#### Work instructions
Each entry must be given again exactly as it appears, with images excluded.

Document structure recognition data:

● ● ● ● ● ● ●

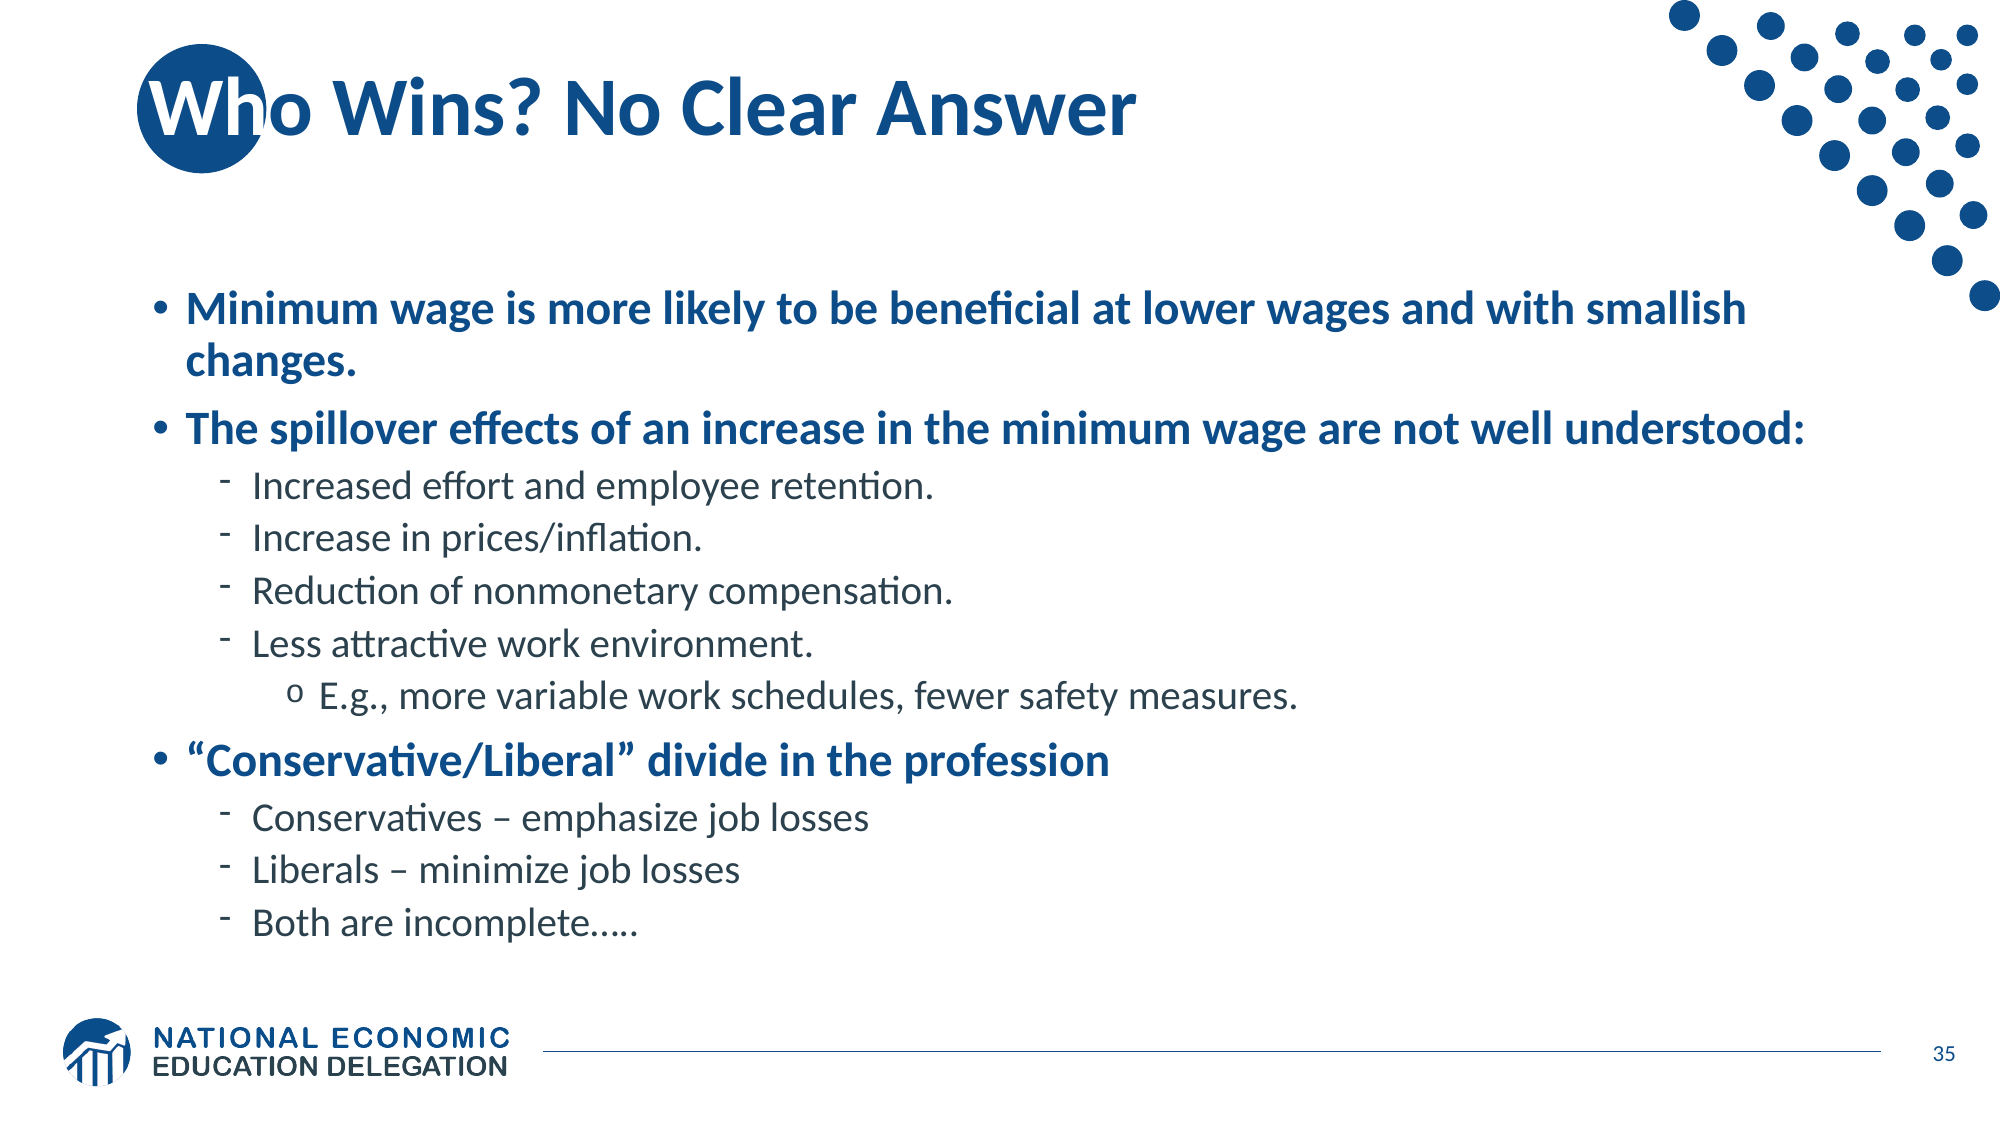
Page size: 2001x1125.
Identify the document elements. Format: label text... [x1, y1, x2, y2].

picture [55, 1013, 520, 1091]
title Who Wins? No Clear Answer [133, 0, 1859, 218]
list Minimum wage is more likely to be beneficial at lower wages and with smallish changes. The spillover effects of an increase in the minimum wage are not well understood: Increased effort and employee retention. Increase in prices/inflation. Reduction of nonmonetary compensation. Less attractive work environment. E.g., more variable work schedules, fewer safety measures. “Conservative/Liberal” divide in the profession Conservatives – emphasize job losses Liberals – minimize job losses Both are incomplete….. [137, 257, 1863, 972]
slide_number 35 [1521, 1022, 1972, 1082]
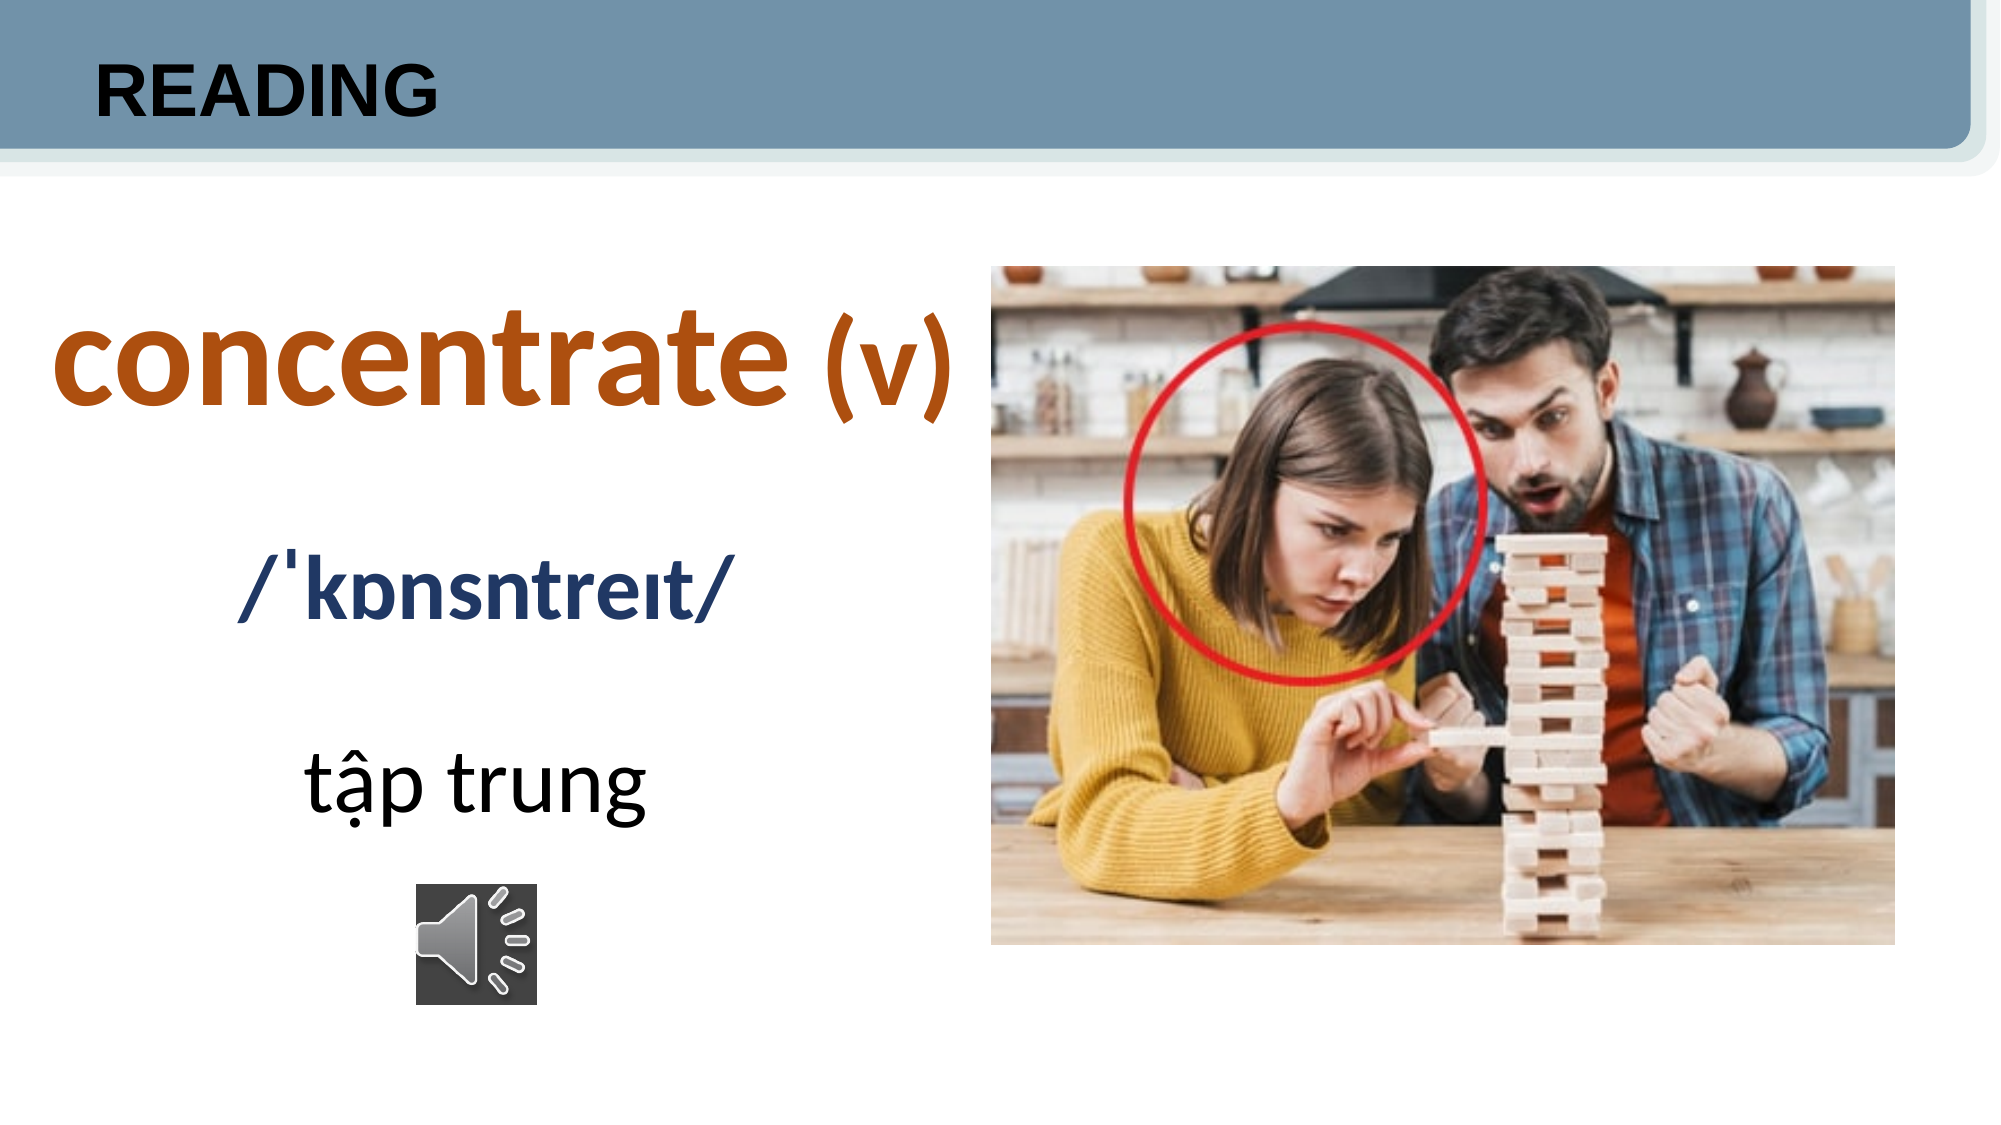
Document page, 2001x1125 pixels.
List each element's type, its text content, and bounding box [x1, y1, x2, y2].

text_box /ˈkɒnsntreɪt/ [224, 520, 751, 646]
picture [414, 882, 538, 1006]
text_box concentrate (v) [29, 261, 981, 369]
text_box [0, 0, 2000, 177]
picture [991, 266, 1895, 945]
text_box tập trung [144, 713, 809, 839]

● ● ● ● ● ● ●

#### Output below
Page size: 2001x1125.
Identify the document elements. Format: label text... [x1, y1, x2, y2].

picture [55, 1013, 520, 1091]
title Who Wins? No Clear Answer [133, 0, 1859, 218]
list Minimum wage is more likely to be beneficial at lower wages and with smallish changes. The spillover effects of an increase in the minimum wage are not well understood: Increased effort and employee retention. Increase in prices/inflation. Reduction of nonmonetary compensation. Less attractive work environment. E.g., more variable work schedules, fewer safety measures. “Conservative/Liberal” divide in the profession Conservatives – emphasize job losses Liberals – minimize job losses Both are incomplete….. [137, 257, 1863, 972]
slide_number 35 [1521, 1022, 1972, 1082]
Document page, 2001x1125 pixels.
List each element's type, its text content, and bounding box [x1, y1, x2, y2].

text_box /ˈkɒnsntreɪt/ [224, 520, 751, 646]
picture [414, 882, 538, 1006]
text_box concentrate (v) [29, 261, 981, 369]
text_box [0, 0, 2000, 177]
picture [991, 266, 1895, 945]
text_box tập trung [144, 713, 809, 839]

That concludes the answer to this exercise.